Description of the task
Please lay out the lines as a numbered list with blank lines left out, starting with the line that contains "erstellt wurden, werden" and going on through the line that contains "Heute erscheint mein". List only those lines.

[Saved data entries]
---*---

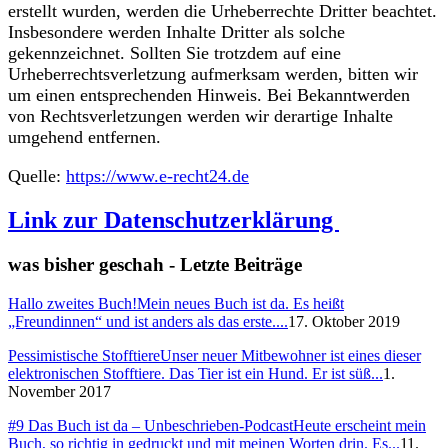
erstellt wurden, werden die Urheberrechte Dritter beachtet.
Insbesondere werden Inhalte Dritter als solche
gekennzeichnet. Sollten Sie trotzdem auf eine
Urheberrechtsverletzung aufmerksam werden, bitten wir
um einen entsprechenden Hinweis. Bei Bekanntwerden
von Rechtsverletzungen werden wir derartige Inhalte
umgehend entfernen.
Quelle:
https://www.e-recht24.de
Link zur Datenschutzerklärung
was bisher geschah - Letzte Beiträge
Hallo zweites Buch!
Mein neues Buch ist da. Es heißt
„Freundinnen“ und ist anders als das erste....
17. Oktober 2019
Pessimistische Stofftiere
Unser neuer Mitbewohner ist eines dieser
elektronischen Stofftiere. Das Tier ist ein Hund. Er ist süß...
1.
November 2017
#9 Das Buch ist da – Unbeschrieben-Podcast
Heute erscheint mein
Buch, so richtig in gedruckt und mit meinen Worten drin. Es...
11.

---*---

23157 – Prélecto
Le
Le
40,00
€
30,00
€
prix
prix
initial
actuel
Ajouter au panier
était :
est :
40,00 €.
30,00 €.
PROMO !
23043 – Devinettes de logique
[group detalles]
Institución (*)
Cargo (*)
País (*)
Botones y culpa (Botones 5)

---*---

Answer to the exercise
1. erstellt wurden, werden die Urheberrechte Dritter beachtet.
2. Insbesondere werden Inhalte Dritter als solche
3. gekennzeichnet. Sollten Sie trotzdem auf eine
4. Urheberrechtsverletzung aufmerksam werden, bitten wir
5. um einen entsprechenden Hinweis. Bei Bekanntwerden
6. von Rechtsverletzungen werden wir derartige Inhalte
7. umgehend entfernen.
8. Quelle:
9. https://www.e-recht24.de
10. Link zur Datenschutzerklärung
11. was bisher geschah - Letzte Beiträge
12. Hallo zweites Buch!
13. Mein neues Buch ist da. Es heißt
14. „Freundinnen“ und ist anders als das erste....
15. 17. Oktober 2019
16. Pessimistische Stofftiere
17. Unser neuer Mitbewohner ist eines dieser
18. elektronischen Stofftiere. Das Tier ist ein Hund. Er ist süß...
19. 1.
20. November 2017
21. #9 Das Buch ist da – Unbeschrieben-Podcast
22. Heute erscheint mein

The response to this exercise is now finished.